Ronnie went back to picking, I think because it kept him from having to look at me. “They didn’t even know about Marin,” he said. “They knew about you because your mom was pregnant when she ran away. But they didn’t even know Marin existed.”

“She didn’t run away. They disowned her,” I said, not caring a bit. “That’s their own fault.”

“They live here in Waverly,” he said, as if I hadn’t spoken at all, and my insides started to turn cold as all the pieces fell into place. Mom growing up here, telling us to hold our breaths so we didn’t catch the oppression and judgment alive and well in Waverly. Ronnie was driving me to the very town where my grandparents lived. “They’ve always been right here. They still live in the same house your mom grew up in.”

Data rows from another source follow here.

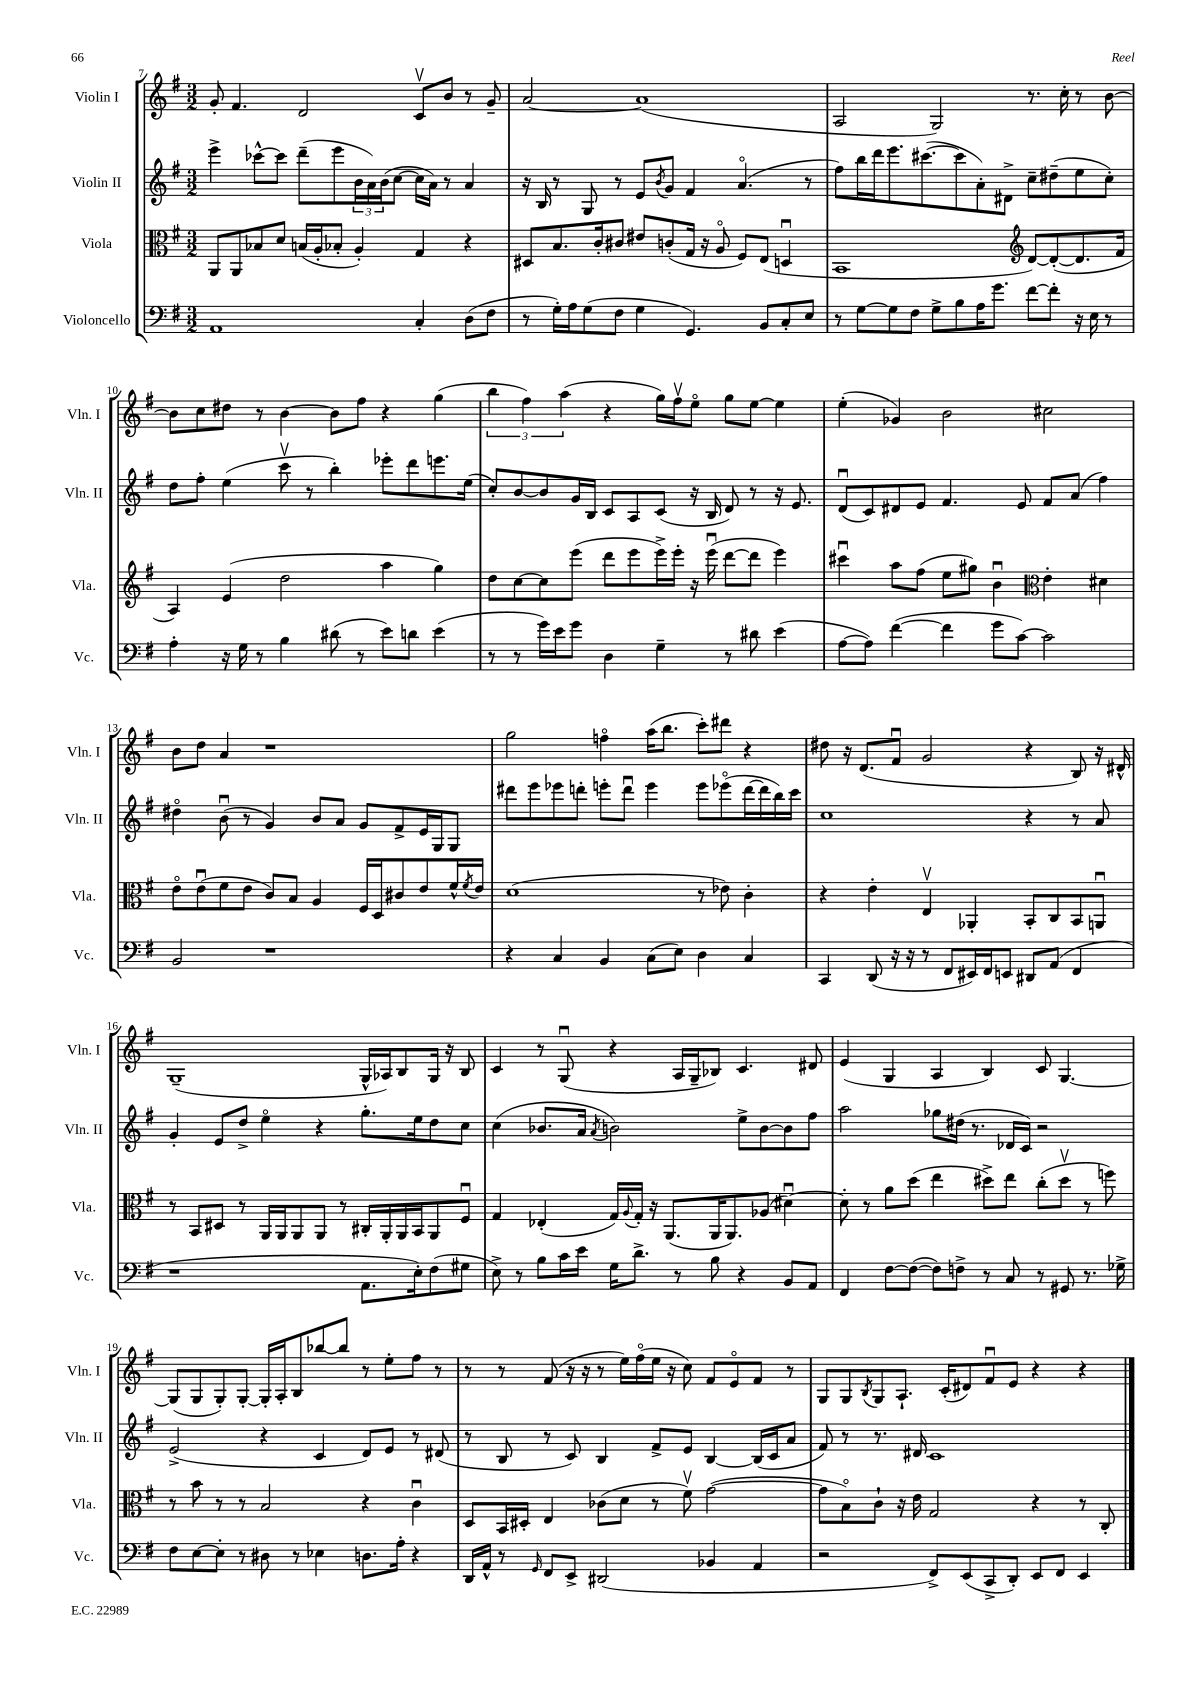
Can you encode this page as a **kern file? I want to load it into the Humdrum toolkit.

**kern	**kern	**kern	**kern
*staff4	*staff3	*staff2	*staff1
*clefF4	*clefC3	*clefG2	*clefG2
*k[f#]	*k[f#]	*k[f#]	*k[f#]
*M3/2	*M3/2	*M3/2	*M3/2
1AA	8AA/L	4eee^\	8g'/
.	8AA/	.	4.f#/
.	8B-/	[8ccc-^^\L	.
.	8d/J	8ccc-\]J	.
.	(16B/LL	(8ddd~\L	2d/
.	16A'/J	.	.
.	8B-'/J	8eee\	.
.	4A'/)	24b\L	.
.	.	24a\)	.
.	.	(24b\J	.
.	.	[8cc\J	.
4C'/	4G/	16cc\]LL	8cv/L
.	.	16a\JJ)	.
.	.	8r	8b/J
(8D\L	4r	4a/	8r
8F#\J	.	.	8g~/
=	=	=	=
8r	8D#/L	16r	[2a/
.	.	16B/	.
16G'\LL)	8.B/	8r	.
16A\J	.	.	.
(8G\	.	8G/	.
.	16c'/k	.	.
8F#\J	8c#/J	8r	.
4G\	8e#/L	8e/L	(1a]
.	.	8qb/	.
.	(8c'/	8g/J	.
4.GG/)	16G/Jk	4f#/	.
.	16r	.	.
.	8Ao/	.	.
.	8F#/L)	(4.ao/	.
8BB/L	(8E/J	.	.
8C'/	4Du/	.	.
8E/J	.	8r	.
=	=	=	=
8r	1BB	8ff#\L)	2A/
[8G\L	.	16bb\L	.
.	.	16ddd\J	.
8G\]	.	8.eee\	.
8F#\J	.	.	.
.	.	([8.ccc#\	.
8G^\L	.	.	2G/)
8B\	.	8ccc#\]	.
16A\K	.	8a'\)	.
8.g\J	.	.	.
.	.	8d#^\J	.
*	*clefG2	*	*
[8f#\L	[8d/L)	8cc~\L	8.r
8f#'\]J	(8d'/_	(8dd#~\	.
.	.	.	16cc'\
16r	8.d/]	8ee\	8r
16E\	.	.	.
8r	.	8cc'\J)	[8b\
.	16f#/Jk	.	.
=	=	=	=
4A'\	4A/)	8dd\L	8b\]L
.	.	8ff#'\J	8cc\
16r	(4e/	(4ee\	8dd#\J
16G\	.	.	.
8r	.	.	8r
4B\	2dd\	8cccv\	[4b\
.	.	8r	.
(8d#\	.	4bb'\)	8b\]L
8r	.	.	8ff#\J
8e\L)	4aa\	8eee-'\L	4r
8d\J	.	8ddd\	.
(4e\	4gg\)	8.eee\	(4gg\
.	.	(16ee\Jk	.
=	=	=	=
8r	8dd\L	8cc'/L)	6bb\
8r	[8cc\	[8b/	.
.	.	.	6ff#\)
16g\LL)	8cc\]	8b/]	.
16e\J	.	.	.
.	.	.	(6aa\
8g\J	(8eee\J	16g/L	.
.	.	16B/JJ	.
4D\	8ddd\L	8c/L	4r
.	8eee\	8A/	.
4G~\	16eee^\L)	(8c/J	16gg\LL)
.	16eee'\JJ	.	16ff#v\J
.	16r	16r	8eeo\J
.	(16eeeu\	16B/	.
8r	[8ddd\L	8d/)	8gg\L
8d#\	8ddd\]J	8r	[8ee\J
(4e\	4eee\)	16r	4ee\]
.	.	8.e/	.
=	=	=	=
[8A\L	4ccc#u\	(8du/L	(4ee'\
8A\]J)	.	8c/)	.
([4f#\	8aa\L	8d#/	4g-/)
.	(8ff#\J	8e/J	.
4f#\]	8ee\L	4.f#/	2b\
.	8gg#\J)	.	.
8g\L	4bu\	.	.
[8c\J)	.	8e/	.
*	*clefC3	*	*
2c\]	4e'\	8f#/L	2cc#\
.	.	(8a/J	.
.	4d#\	4ff#\)	.
=	=	=	=
2BB/	8eo\L	4dd#o\	8b\L
.	(8eu\	.	8dd\J
.	8f#\	(8bu\	4a/
.	8e\J	8r	.
1r	8c/L)	4g/)	1r
.	8B/J	.	.
.	4A/	8b/L	.
.	.	8a/J	.
.	16F#/LL	8g/L	.
.	16D/J	.	.
.	8c#/	8f#^/	.
.	8e/	16e/L	.
.	.	16G/J	.
.	16f#^^/L	8G/J	.
.	8qf#/	.	.
.	16e/JJ	.	.
=	=	=	=
4r	(1d	8ddd#\L	2gg\
.	.	8eee\	.
4C/	.	8eee-\	.
.	.	8ddd'\J	.
4BB/	.	8eee'\L	4ffo\
.	.	8dddu\J	.
(8C\L	.	4eee\	(16aa\LK
.	.	.	8.bb\J
8E\J)	.	.	.
4D\	8r	8eee\L	8ccc'\L)
.	8e-\)	(8eee-o\	8ddd#\J
4C/	4c'\	[16ddd\L	4r
.	.	16ddd\]	.
.	.	16bb\)	.
.	.	16ccc\JJ	.
=	=	=	=
4CC/	4r	1cc	8dd#\
.	.	.	16r
.	.	.	(8.d/L
(8DD/	4e'\	.	.
16r	.	.	8f#u/J
16r	.	.	.
8r	4Ev/	.	2g/
8FF#/L	.	.	.
16EE#/L)	4AA-'/	.	.
16FF#/J	.	.	.
8EE/J	.	.	.
8DD#/L	8BB'/L	4r	4r
(8AA/J	8C/	.	.
4FF#/	8BB/	8r	8B/)
.	8AAu/J	8a/	16r
.	.	.	16d#^^/
=	=	=	=
1r	8r	4g'/	(1G~
.	8BB/L	.	.
.	8D#/J	8e/L	.
.	8r	8dd^/J	.
.	16AA/LL	4eeo\	.
.	16AA/J	.	.
.	8AA/	.	.
.	8AA/J	4r	.
.	8r	.	.
8.AA\L	16C#'/LL	8.gg'\L	16G^^/LL
.	16AA'/	.	16A-/J)
.	16AA/	.	8B/
16E'\k)	16BB/J	16ee\k	.
(8F#\	8AA/	8dd\	16G/Jk
.	.	.	16r
8G#\J	8F#u/J	8cc\J	8B/
=	=	=	=
8E^\)	4G/	(4cc\	4c/
8r	.	.	.
8B\L	(4E-'/	8.b-/L	8r
16c\L	.	.	(8Gu/
16e\JJ	.	16a/Jk	.
.	.	8qa/	.
16G\LK	16G/LL)	2b\)	4r
.	8qqA/	.	.
8.d^\J	16G'/JJ	.	.
.	16r	.	.
.	(8.AA/L	.	.
8r	.	.	16A/LL
.	.	.	16G~/J
8B\	16AA/K	.	8B-/J)
.	8.AA/)	.	.
4r	.	8ee^\L	4.c/
.	(8A-/J	[8b\	.
8BB/L	[4d#u\)	8b\]	.
8AA/J	.	8ff#\J	8d#/
=	=	=	=
4FF#/	8d#'\]	2aa\	(4e/
.	8r	.	.
[8F#\L	8a\L	.	4G/
(8F#\_J	(8dd\J	.	.
8F#\]L)	4ee\	8gg-\L	4A/
8F^\J	.	(16dd#\Jk	.
.	.	8.r	.
8r	8dd#^\L)	.	4B/)
8C/	8ee\J	16d-/LL	.
.	.	16c/JJ)	.
8r	(8cc'\L	2r	8c/
8GG#/	8dd#v\J	.	[4.G/
8.r	8r	.	.
.	8ff\)	.	.
16G-^\	.	.	.
=	=	=	=
8F#\L	8r	(2e^/	(8G/]L
[8E\	8b\	.	8G/
8E'\]J	8r	.	8G'/)
8r	8r	.	[8G'/J
8D#\	2B/	4r	16G'/]LL
.	.	.	16A'/J
8r	.	.	8B/
4E-\	.	4c/	[8bb-/
.	.	.	8bb-/]J
8.D\L	4r	8d/L)	8r
.	.	8e/J	8ee'\L
16A'\Jk	.	.	.
4r	4cu\	8r	8ff#\J
.	.	(8d#/	8r
=	=	=	=
16DD/LL	8D/L	8r	8r
16AA^^/JJ	.	.	.
8r	16BB/L	8B/	8r
.	16D#'/JJ	.	.
16qqGG/	.	.	.
8FF#/L	4E/	8r	(8f#/
8EE^/J	.	8c/)	16r
.	.	.	16r
(2DD#/	(8c-\L	4B/	8r
.	8d\J	.	16ee\LL)
.	.	.	(16ff#o\
.	8r	8f#^/L	16ee\JJ
.	.	.	16r
.	8f#v\)	8e/J	8cc\)
4BB-/	([2g\	[4B/	8f#/L
.	.	.	8eo/
4AA/	.	(16B/]LL	8f#/J
.	.	16c/J	.
.	.	8a/J	8r
=	=	=	=
2r	8g\]L	8f#/)	8G/L
.	8Bo\)	8r	8G/
.	.	.	8qB/
.	8c`\J	8.r	8G/
.	16r	.	8.A`/J
.	16e\	16d#/	.
8FF#^/L)	2G/	1c	.
.	.	.	(16c'/LK
(8EE/	.	.	8d#/)
8CC^/	.	.	8f#u/
8DD'/J)	.	.	8e/J
8EE/L	4r	.	4r
8FF#/J	.	.	.
4EE/	8r	.	4r
.	8C'/	.	.
==	==	==	==
*-	*-	*-	*-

“But they didn’t bother to come by until now?” I wanted to keep him talking, to turn the conversation around. Maybe I could stop what I knew was coming. Maybe if I made him understand how much Mom hated them, he wouldn’t do what he was about to do. Again. “They didn’t care enough to try to see us until after she was dead?”

Ronnie shrugged. “They said they tried. When you were a baby. But according to them, your mom called the police to have them escorted off her property. She told them she never wanted to see them or speak to them again. Of course, this was when she was still with Clay. They… gave up.”